「フライト」の感想。変人扱いされるクリスチャン。

2013年7月23日火曜日

キリスト教信仰 映画評

t f B! P L
 デンゼル・ワシントン主演の「フライト」をDVDで観た。
 ジャンボ機が背面飛行するシーンが、CMでよく流れていた作品だ。あれだけ観ると航空パニックものだが、内容は全然違う。墜落しかかったジャンボ機が、デンゼルの神業的な背面飛行などで不時着するシーンは、最初の20〜30分ほどだけだ。あとはアル中かつ薬物中毒のデンゼルの苦悩だけが延々と描かれる。最後の裁判(?)も、闘争と言えるほどではない。
 CMを観て期待した人には、非常に拍子抜けな映画だろうと思う。

 私もその一人だけれど、デンゼルの最後の行動を見て、やっとこの映画の意図がわかった。航空パニックでなく、「アル中患者の絶望と再起」を描きたかったのだ。配給会社が航空パニック的な演出で売り出したのは、観客のみならず制作サイドに対する裏切り行為であろう。

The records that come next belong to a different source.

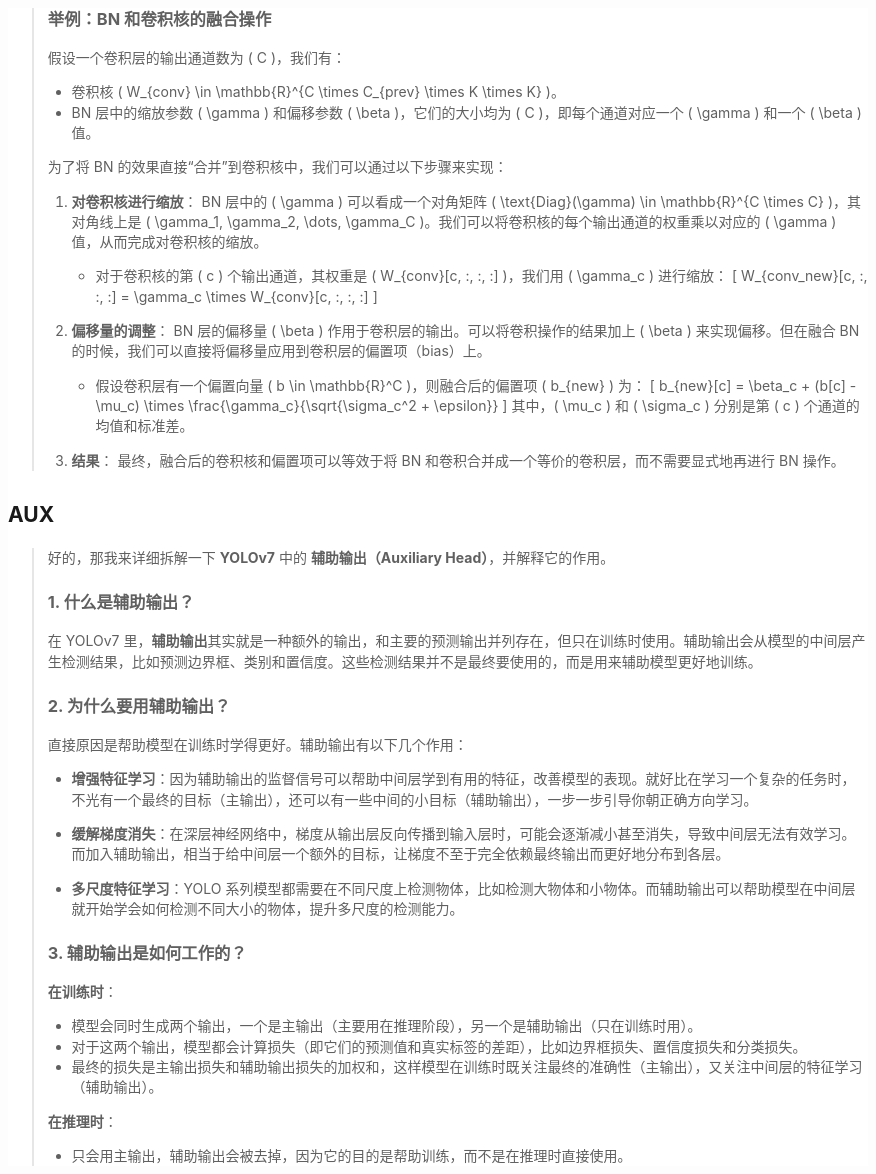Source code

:> ### 举例：BN 和卷积核的融合操作
>
> 假设一个卷积层的输出通道数为 \( C \)，我们有：
> - 卷积核 \( W_{conv} \in \mathbb{R}^{C \times C_{prev} \times K \times K} \)。
> - BN 层中的缩放参数 \( \gamma \) 和偏移参数 \( \beta \)，它们的大小均为 \( C \)，即每个通道对应一个 \( \gamma \) 和一个 \( \beta \) 值。
>   
>
> 为了将 BN 的效果直接“合并”到卷积核中，我们可以通过以下步骤来实现：
>
> 1. **对卷积核进行缩放**：
>    BN 层中的 \( \gamma \) 可以看成一个对角矩阵 \( \text{Diag}(\gamma) \in \mathbb{R}^{C \times C} \)，其对角线上是 \( \gamma_1, \gamma_2, \dots, \gamma_C \)。我们可以将卷积核的每个输出通道的权重乘以对应的 \( \gamma \) 值，从而完成对卷积核的缩放。
>
>    - 对于卷积核的第 \( c \) 个输出通道，其权重是 \( W_{conv}[c, :, :, :] \)，我们用 \( \gamma_c \) 进行缩放：
>      \[
>      W_{conv\_new}[c, :, :, :] = \gamma_c \times W_{conv}[c, :, :, :]
>      \]
>
> 2. **偏移量的调整**：
>    BN 层的偏移量 \( \beta \) 作用于卷积层的输出。可以将卷积操作的结果加上 \( \beta \) 来实现偏移。但在融合 BN 的时候，我们可以直接将偏移量应用到卷积层的偏置项（bias）上。
>
>    - 假设卷积层有一个偏置向量 \( b \in \mathbb{R}^C \)，则融合后的偏置项 \( b_{new} \) 为：
>      \[
>      b_{new}[c] = \beta_c + (b[c] - \mu_c) \times \frac{\gamma_c}{\sqrt{\sigma_c^2 + \epsilon}}
>      \]
>      其中，\( \mu_c \) 和 \( \sigma_c \) 分别是第 \( c \) 个通道的均值和标准差。
>
> 3. **结果**：
>    最终，融合后的卷积核和偏置项可以等效于将 BN 和卷积合并成一个等价的卷积层，而不需要显式地再进行 BN 操作。

## AUX

> 好的，那我来详细拆解一下 **YOLOv7** 中的 **辅助输出（Auxiliary Head）**，并解释它的作用。
>
> ### 1. 什么是辅助输出？
>
> 在 YOLOv7 里，**辅助输出**其实就是一种额外的输出，和主要的预测输出并列存在，但只在训练时使用。辅助输出会从模型的中间层产生检测结果，比如预测边界框、类别和置信度。这些检测结果并不是最终要使用的，而是用来辅助模型更好地训练。
>
> ### 2. 为什么要用辅助输出？
>
> 直接原因是帮助模型在训练时学得更好。辅助输出有以下几个作用：
>
> - **增强特征学习**：因为辅助输出的监督信号可以帮助中间层学到有用的特征，改善模型的表现。就好比在学习一个复杂的任务时，不光有一个最终的目标（主输出），还可以有一些中间的小目标（辅助输出），一步一步引导你朝正确方向学习。
>
> - **缓解梯度消失**：在深层神经网络中，梯度从输出层反向传播到输入层时，可能会逐渐减小甚至消失，导致中间层无法有效学习。而加入辅助输出，相当于给中间层一个额外的目标，让梯度不至于完全依赖最终输出而更好地分布到各层。
>
> - **多尺度特征学习**：YOLO 系列模型都需要在不同尺度上检测物体，比如检测大物体和小物体。而辅助输出可以帮助模型在中间层就开始学会如何检测不同大小的物体，提升多尺度的检测能力。
>
> ### 3. 辅助输出是如何工作的？
>
> **在训练时**：
> - 模型会同时生成两个输出，一个是主输出（主要用在推理阶段），另一个是辅助输出（只在训练时用）。
> - 对于这两个输出，模型都会计算损失（即它们的预测值和真实标签的差距），比如边界框损失、置信度损失和分类损失。
> - 最终的损失是主输出损失和辅助输出损失的加权和，这样模型在训练时既关注最终的准确性（主输出），又关注中间层的特征学习（辅助输出）。
>
> **在推理时**：
> - 只会用主输出，辅助输出会被去掉，因为它的目的是帮助训练，而不是在推理时直接使用。
>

 それはそれとして、作中に登場するクリスチャンたちのことが気になった。副機長の夫婦とキャビンアテンダント、そして不時着地点のそばで集会(?)をしていた「ペンテコステ派」の人々がクリスチャンで、不時着をサポートしたり、救助活動に当たったりと活躍する。それに副機長は、デンゼルを守るために飲酒の件を証言しなかったり、彼のために祈ったりする。作中の一連のストーリーは、そういうクリスチャンたちに支えられていると言ってもいい。

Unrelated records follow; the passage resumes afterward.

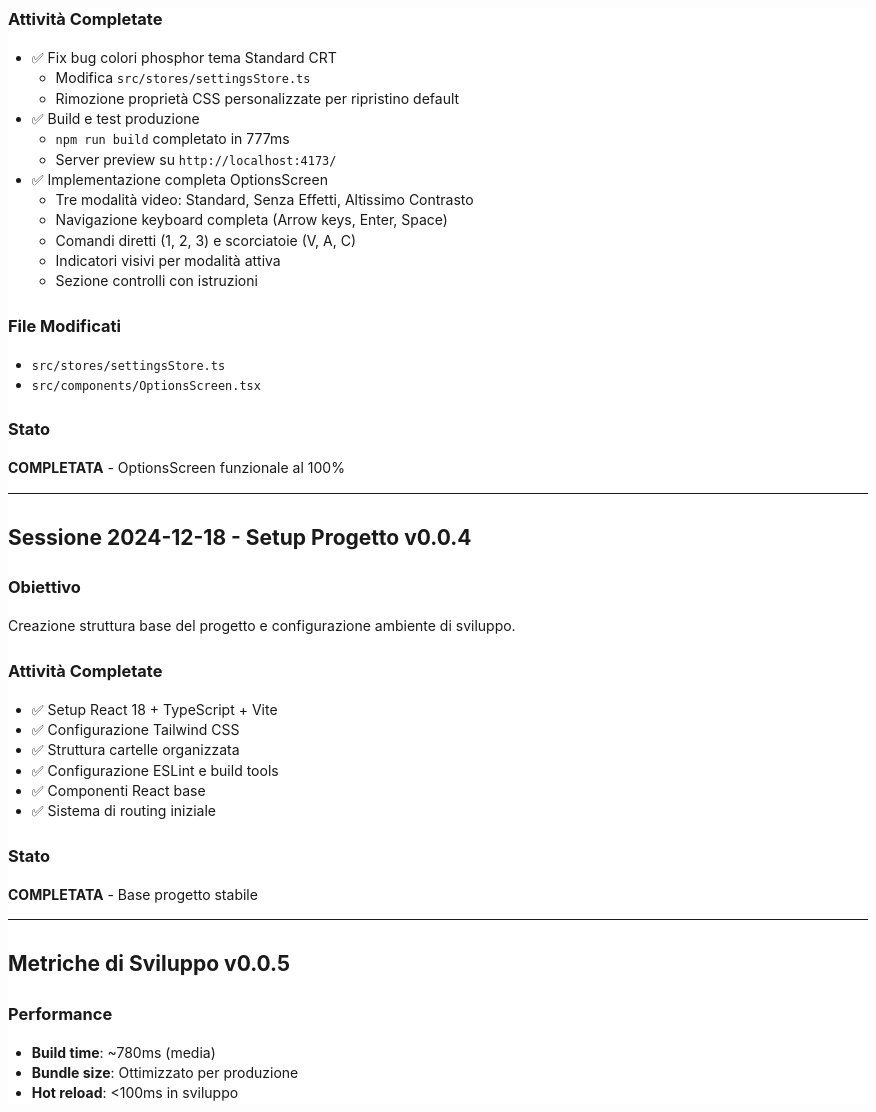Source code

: ### Attività Completate
- ✅ Fix bug colori phosphor tema Standard CRT
  - Modifica `src/stores/settingsStore.ts`
  - Rimozione proprietà CSS personalizzate per ripristino default
- ✅ Build e test produzione
  - `npm run build` completato in 777ms
  - Server preview su `http://localhost:4173/`
- ✅ Implementazione completa OptionsScreen
  - Tre modalità video: Standard, Senza Effetti, Altissimo Contrasto
  - Navigazione keyboard completa (Arrow keys, Enter, Space)
  - Comandi diretti (1, 2, 3) e scorciatoie (V, A, C)
  - Indicatori visivi per modalità attiva
  - Sezione controlli con istruzioni

### File Modificati
- `src/stores/settingsStore.ts`
- `src/components/OptionsScreen.tsx`

### Stato
**COMPLETATA** - OptionsScreen funzionale al 100%

---

## Sessione 2024-12-18 - Setup Progetto v0.0.4

### Obiettivo
Creazione struttura base del progetto e configurazione ambiente di sviluppo.

### Attività Completate
- ✅ Setup React 18 + TypeScript + Vite
- ✅ Configurazione Tailwind CSS
- ✅ Struttura cartelle organizzata
- ✅ Configurazione ESLint e build tools
- ✅ Componenti React base
- ✅ Sistema di routing iniziale

### Stato
**COMPLETATA** - Base progetto stabile

---

## Metriche di Sviluppo v0.0.5

### Performance
- **Build time**: ~780ms (media)
- **Bundle size**: Ottimizzato per produzione
- **Hot reload**: <100ms in sviluppo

 が、そういう彼らが好意的に描かれているかというと、そうでもない。ペンテコステ派の人々はいつも白いガウンを羽織った白装束集団だし、副機長の奥さんは何を言っても「主をほめたたえましょう」の繰り返し。明らかに奇妙奇天烈な存在として描かれている。

 アメリカでのクリスチャンの立場はよくわからないが、少なくとも日本のそれよりは良いように思う。が、それでも変人扱いされる向きはあるのだろう。熱心なクリスチャンが見たら、気を悪くするするかもしれない。

 だが私は、その描写は的を射ていると思った。多少デフォルメされているだろうが、やぱり世間一般的に「クリスチャンはちょっと変な連中だ」という認識があるのではないだろうか。表面的には普通に接することができても、一定の距離を保とうとするのが普通の反応のような気がする。そして、それは仕方のないことだと思う。

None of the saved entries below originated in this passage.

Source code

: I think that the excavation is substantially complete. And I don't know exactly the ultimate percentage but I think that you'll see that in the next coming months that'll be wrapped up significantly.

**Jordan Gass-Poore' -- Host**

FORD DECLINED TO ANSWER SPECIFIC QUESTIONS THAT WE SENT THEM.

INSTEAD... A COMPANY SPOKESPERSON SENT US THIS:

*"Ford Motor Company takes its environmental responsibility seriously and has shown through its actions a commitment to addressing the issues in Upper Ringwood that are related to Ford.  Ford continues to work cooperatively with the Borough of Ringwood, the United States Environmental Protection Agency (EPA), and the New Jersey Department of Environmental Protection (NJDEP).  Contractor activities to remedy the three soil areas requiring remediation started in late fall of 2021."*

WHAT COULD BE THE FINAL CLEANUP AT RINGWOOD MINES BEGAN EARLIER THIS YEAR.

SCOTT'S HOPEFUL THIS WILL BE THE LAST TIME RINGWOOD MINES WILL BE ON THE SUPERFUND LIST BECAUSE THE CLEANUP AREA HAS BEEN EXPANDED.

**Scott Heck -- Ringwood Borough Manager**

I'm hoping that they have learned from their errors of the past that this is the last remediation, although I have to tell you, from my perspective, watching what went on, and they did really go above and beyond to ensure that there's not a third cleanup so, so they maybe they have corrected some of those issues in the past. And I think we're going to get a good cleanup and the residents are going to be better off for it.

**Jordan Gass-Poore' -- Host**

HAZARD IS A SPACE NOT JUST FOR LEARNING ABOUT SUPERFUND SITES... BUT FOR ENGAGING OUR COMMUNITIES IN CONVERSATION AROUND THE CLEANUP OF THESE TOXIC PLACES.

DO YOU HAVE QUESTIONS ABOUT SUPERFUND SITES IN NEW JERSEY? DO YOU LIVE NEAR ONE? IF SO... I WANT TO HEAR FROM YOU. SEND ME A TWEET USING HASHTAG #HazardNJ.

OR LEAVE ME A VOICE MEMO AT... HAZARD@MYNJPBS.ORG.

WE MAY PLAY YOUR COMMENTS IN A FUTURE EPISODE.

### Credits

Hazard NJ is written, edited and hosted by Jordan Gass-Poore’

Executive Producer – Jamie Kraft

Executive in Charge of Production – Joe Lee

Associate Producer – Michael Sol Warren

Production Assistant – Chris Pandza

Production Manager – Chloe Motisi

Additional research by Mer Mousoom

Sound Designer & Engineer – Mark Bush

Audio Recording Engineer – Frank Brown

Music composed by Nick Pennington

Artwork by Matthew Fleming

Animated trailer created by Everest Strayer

 そういう反応を見て、「未信者たちは何もわかっていない」とか「霊の目が開かれていない哀れな人たちだ」とか言うのも傲慢だろう。
 逆に謙遜になり、変人扱いも甘んじて受けるべきだと思う。あるいはクリスチャンにも一般的な常識や礼節があるということを、機会がある度に示していくべきだと思う。

 それは人々に安心感や理解を与えることになるかもしれない。そうであってほしい。そしてそうであるなら、それこそ良い伝道になると思う。

追記)
 クリスチャンを一括りに変人扱いしてしまったが、もちろん地域と好意的な関係を築いている教会だってあると思う。あまり聞いたことがないけれど。